The bar opened more than 80 years ago on the western edge of Atlantic Avenue, just a few blocks from the Brooklyn Waterfront. Visiting sailors and longshoremen from the docks and shipping yards were among the regulars over the years, and while the interior remains a museum to all things nautical, the clientele these days range from devoted neighborhood regulars to post-shift restaurant and bar workers to grad students to karaoke devotees (more on that in a moment).
Everyone who passes by takes notice of the large vintage 1949 neon sign that hangs over the bar that spells out “Montero, Bar Grill, Wines, Liquors” in red and pink script. There were a lot of Seinfeld-related Kenny Rogers Roasters jokes among my friends when I first moved in, but the ambient neon glow that illuminates my living room each night until 2 a.m. is one of my favorite parts of living over a bar, and it feels very New York. And the fact that writer Frank McCourt lived in my very apartment in the 1980s gives the space good literary bones.
The reality is that living on a busy thoroughfare right near a BQE on-ramp and exit is the least appealing factor (that and the smokers who hang out in front of the bar). And with a new hospital recently opened nearby, my hearing has been on the decline from honking horns, screaming sirens, drivers cursing at each other, and the nonstop chainsaw buzz of motorbikes, three-wheelers, four-wheelers, and all sorts of Road Warrior-like all-terrain machines racing up and down Atlantic Avenue.
The three nights of karaoke each week (Thursday, Friday, Saturday) isn’t much of a concern to me, though when my sister was visiting and spent the night on my sofa and a rousing, seemingly endless 1 a.m. group sing-along of “Bohemian Rhapsody” downstairs had her inquire, “How can you live like this?”
But the karaoke, which takes place directly below my kitchen, is more like a neighbor throwing a party.

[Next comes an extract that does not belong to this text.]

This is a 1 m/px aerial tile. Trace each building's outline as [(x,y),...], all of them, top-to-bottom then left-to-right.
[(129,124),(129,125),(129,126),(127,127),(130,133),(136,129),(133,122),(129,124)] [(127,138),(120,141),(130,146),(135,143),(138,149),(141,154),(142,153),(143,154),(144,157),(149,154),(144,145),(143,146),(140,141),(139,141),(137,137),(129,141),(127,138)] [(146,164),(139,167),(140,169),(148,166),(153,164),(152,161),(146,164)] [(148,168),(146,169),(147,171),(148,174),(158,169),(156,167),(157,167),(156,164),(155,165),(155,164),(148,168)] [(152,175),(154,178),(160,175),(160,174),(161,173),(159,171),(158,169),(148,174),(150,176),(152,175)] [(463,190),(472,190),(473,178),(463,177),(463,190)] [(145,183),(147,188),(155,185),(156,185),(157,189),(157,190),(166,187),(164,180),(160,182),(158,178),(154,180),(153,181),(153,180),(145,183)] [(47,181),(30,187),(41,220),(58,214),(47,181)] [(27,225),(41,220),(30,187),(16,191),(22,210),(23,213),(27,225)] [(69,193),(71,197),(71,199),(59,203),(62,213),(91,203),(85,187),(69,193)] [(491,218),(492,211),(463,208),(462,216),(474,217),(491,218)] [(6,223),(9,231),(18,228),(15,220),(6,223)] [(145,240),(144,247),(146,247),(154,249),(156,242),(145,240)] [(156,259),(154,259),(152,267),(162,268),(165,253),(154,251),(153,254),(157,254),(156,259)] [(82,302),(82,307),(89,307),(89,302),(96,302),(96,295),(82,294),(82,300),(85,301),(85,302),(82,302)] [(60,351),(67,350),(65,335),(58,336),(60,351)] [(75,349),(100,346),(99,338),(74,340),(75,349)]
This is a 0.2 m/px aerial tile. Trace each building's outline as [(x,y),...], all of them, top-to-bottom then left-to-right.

It can get a little rowdy on Saturday nights, and I can make out some of the often-requested songs like “Paradise By the Dashboard Light,” “Man! I Feel Like a Woman!” “Mr. Brightside,” “Landslide,” “Zombie,” “Under Pressure,” and “All Too Well,” but usually it’s not too bad. And I get a kick when I hear someone singing songs from the BTP Playlists, like “Love Will Tear Us Apart,” “Girlfriend in a Coma,” “Boys Don’t Cry,” or “Pretty in Pink.”

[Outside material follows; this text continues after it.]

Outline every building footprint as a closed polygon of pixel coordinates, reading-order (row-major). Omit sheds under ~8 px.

When I first moved in I had hopes to develop the eccentric guy who lived upstairs persona and drop in on Saturday nights in a big bathrobe like 1970’s Brian Wilson, wearing TCB sunglasses and balancing a Whiskey Sour in one hand and a microphone in the other. I would then belt out an immaculate rendition of “Suspicious Minds” before disappearing back upstairs.
That still hasn’t happened, for better or worse, and, in fact, since moving here I’ve only performed two karaoke numbers downstairs. The first time was a late December night with friends and one of them put my name down without telling me so I really had no choice when Amethyst called my name. Luckily it was one of my favorite songs, “Brandy (You’re a Fine Girl)” by Looking Glass, which is about sailors and bars and lost love and ships at sea so was appropriate. And dare I say, I owned it, and wondered why I didn’t do this more often.
That answer came earlier this year when I met a charming British couple named George and Abi at Long Island Bar who were visiting from London, and our post-dinner drinks continued over beers and karaoke at Montero. I confessed to Abi that I always dreamed of singing a duet of “Ain’t No Mountain High Enough” with an imaginary girlfriend I didn’t have. She wrote out a song slip, ordered two shots of Fernet-Branca and said, “Let’s go.” Trust me, Marvin Gaye shouldn’t be anyone’s second-ever karaoke song sung at Montero. They should’ve pulled the plug. I knew I was doomed from the first “Listen, baby…” Abi was fantastic and she later ran the room with her lively rendition of “You’re So Vain” (I sang the Mick Jagger background vocals from the sidelines) while George blew the roof off the place channeling Jarvis Cocker on “Common People.”